For the last two years writing about British politics has meant writing about the gradual collapse of the Tory party. That collapse will not be complete until late next year when the party faces the strong likelihood of defeat in a general election. But it accelerated last month when the Tories lost two out three safe seats in by-elections.
If the voting patterns of those by-elections are repeated in the 2024 general election, only about 100 Tory MPs (out of more than 600) will be returned to the House of Commons. National opinion polls currently show the Conservatives limping along twenty points behind Labour. If we want a glimpse of the more distant electoral future, surveys of voters between the ages of eighteen and thirty-five show them to be much less likely than the electorate as a whole to vote Tory: only one in ten of them intends to do so.

[LISTED RECORDS]
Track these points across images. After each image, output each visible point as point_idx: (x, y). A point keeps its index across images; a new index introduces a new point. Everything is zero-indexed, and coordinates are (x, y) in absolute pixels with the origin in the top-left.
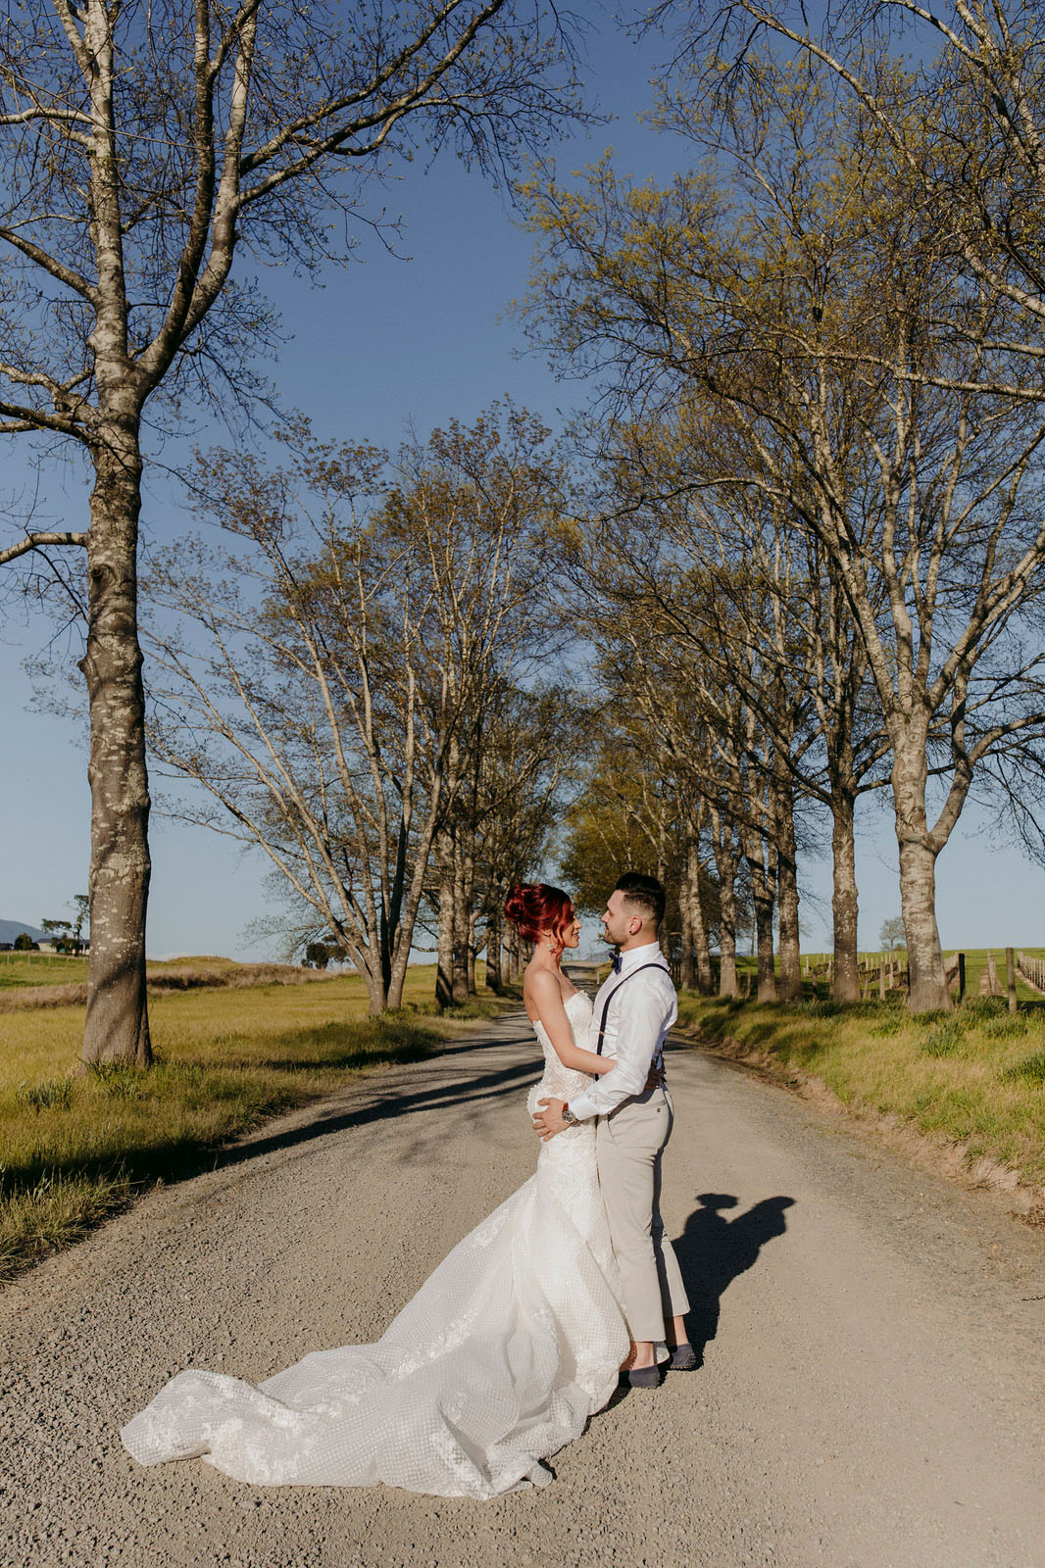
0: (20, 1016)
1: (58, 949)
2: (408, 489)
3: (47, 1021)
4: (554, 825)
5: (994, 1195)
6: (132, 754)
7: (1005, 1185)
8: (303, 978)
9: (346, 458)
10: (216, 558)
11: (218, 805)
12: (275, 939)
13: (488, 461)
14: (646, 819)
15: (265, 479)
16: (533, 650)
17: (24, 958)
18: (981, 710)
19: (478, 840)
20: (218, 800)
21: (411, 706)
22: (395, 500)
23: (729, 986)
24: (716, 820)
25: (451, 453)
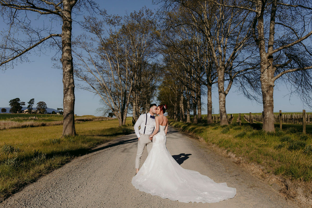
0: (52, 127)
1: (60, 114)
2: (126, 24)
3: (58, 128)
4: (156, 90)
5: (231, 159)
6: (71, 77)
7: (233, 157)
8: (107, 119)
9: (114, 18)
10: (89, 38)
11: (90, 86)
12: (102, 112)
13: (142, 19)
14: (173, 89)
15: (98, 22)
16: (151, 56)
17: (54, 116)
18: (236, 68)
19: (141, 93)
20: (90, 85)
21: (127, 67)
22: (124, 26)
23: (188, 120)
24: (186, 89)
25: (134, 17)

---

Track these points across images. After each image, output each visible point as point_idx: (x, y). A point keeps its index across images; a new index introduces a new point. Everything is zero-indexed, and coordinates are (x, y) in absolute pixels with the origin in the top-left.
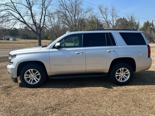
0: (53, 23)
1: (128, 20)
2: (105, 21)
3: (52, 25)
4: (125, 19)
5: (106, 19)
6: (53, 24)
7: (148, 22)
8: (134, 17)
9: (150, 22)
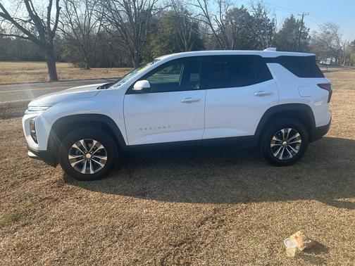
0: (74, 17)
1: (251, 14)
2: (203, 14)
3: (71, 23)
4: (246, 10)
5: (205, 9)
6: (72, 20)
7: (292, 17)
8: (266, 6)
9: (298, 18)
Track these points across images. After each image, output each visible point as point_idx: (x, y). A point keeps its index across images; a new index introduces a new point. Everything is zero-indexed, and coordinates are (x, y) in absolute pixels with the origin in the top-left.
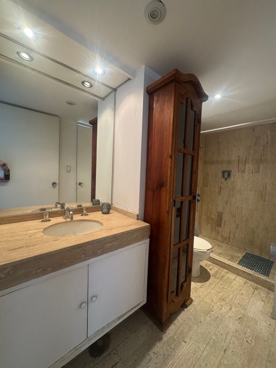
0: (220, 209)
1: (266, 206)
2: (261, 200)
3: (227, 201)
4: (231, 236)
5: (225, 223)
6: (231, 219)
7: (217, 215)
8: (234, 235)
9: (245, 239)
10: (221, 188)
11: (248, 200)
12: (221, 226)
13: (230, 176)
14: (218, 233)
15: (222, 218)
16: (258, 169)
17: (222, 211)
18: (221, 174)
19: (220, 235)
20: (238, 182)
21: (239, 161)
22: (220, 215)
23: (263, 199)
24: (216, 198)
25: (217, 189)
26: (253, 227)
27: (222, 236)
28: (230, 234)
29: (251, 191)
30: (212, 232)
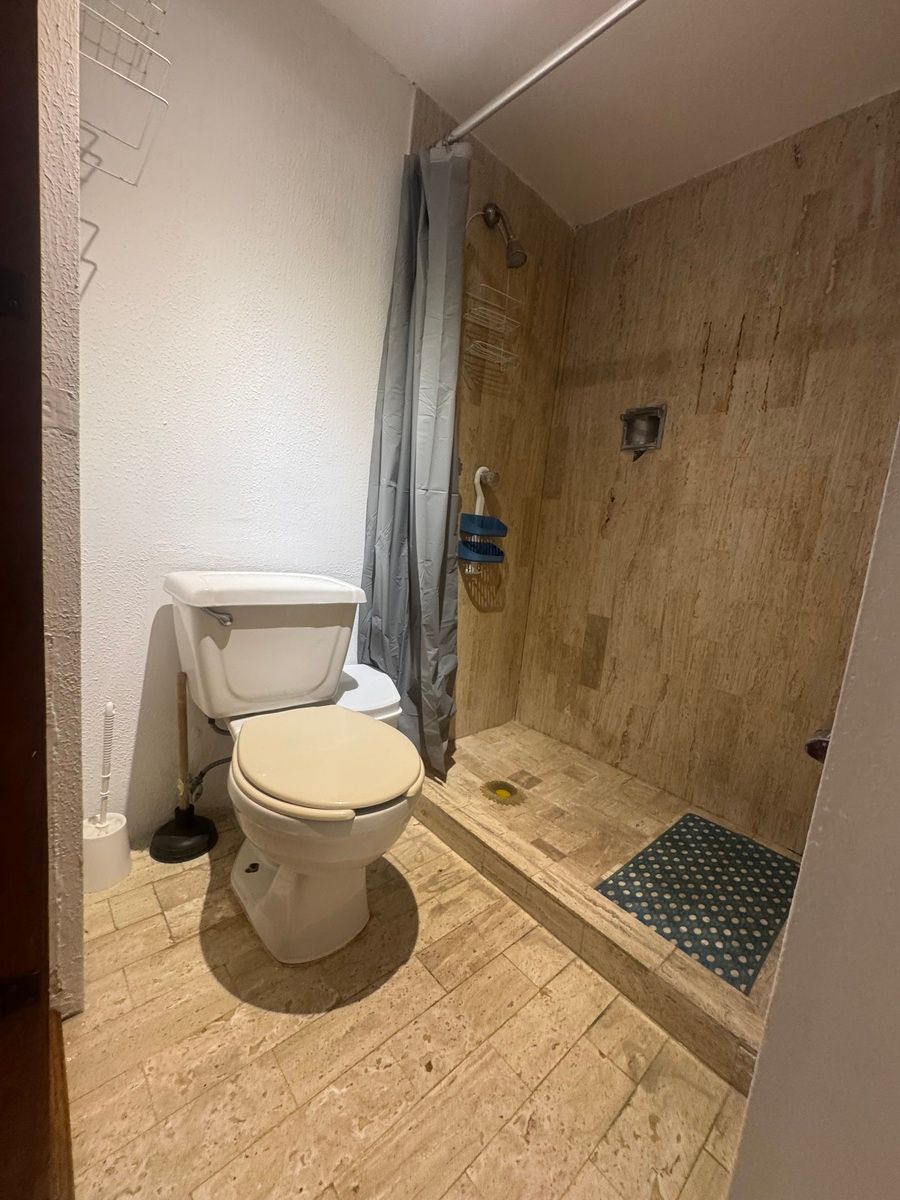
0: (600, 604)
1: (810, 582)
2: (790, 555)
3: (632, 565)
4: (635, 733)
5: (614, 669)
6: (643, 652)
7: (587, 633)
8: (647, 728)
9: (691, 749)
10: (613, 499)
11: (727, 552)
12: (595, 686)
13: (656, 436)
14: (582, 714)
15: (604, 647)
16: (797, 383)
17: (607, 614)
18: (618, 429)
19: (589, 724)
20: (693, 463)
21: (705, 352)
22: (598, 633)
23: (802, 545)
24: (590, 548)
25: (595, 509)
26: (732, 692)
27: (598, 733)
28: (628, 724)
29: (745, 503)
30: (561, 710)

[WHAT IS EXPECTED] Extend the piece on the Tory party's decline, beginning right after its closing sentence about voters aged eighteen to thirty-five.

[ANSWER BOX]
As always on these occasions, party spokesmen and sympathetic pundits searched diligently for signs, however faint, of a recovery in Tory fortunes. They found just one. The Tory candidate in Boris Johnson’s former seat of Uxbridge, a local councillor, managed to cling onto a modest 495 majority by campaigning against the expansion of London’s Ultra Low Emission Zone, or ULEZ, which imposes high daily payments on petrol- and diesel-powered cars in the zone. Expanding ULEZ to the city’s outer suburbs would include Uxbridge—and an estimated 20,000 drivers.
In the aftermath of the Uxbridge result, therefore, not only did the Tories suddenly grasp that delaying or diluting ULEZ might become a useful national political issue, but so also did Labour’s leader, Sir Keir Starmer. He promptly urged London’s Mayor, Sadiq Khan, to go easy on expanding ULEZ too quickly (that is, before the next election.) But since Labour is the natural party of regulation and intervention, there are very tight limits on how far a Labour leader can go in playing the card of populist resistance to progressive state planning. But while proposing only a modest and temporary reining in of expensive regulation, Sir Keir had inadvertently tipped off the Tories to the power of this issue—which also happens to be their natural issue.
John O’Sullivan appears in every Quadrant.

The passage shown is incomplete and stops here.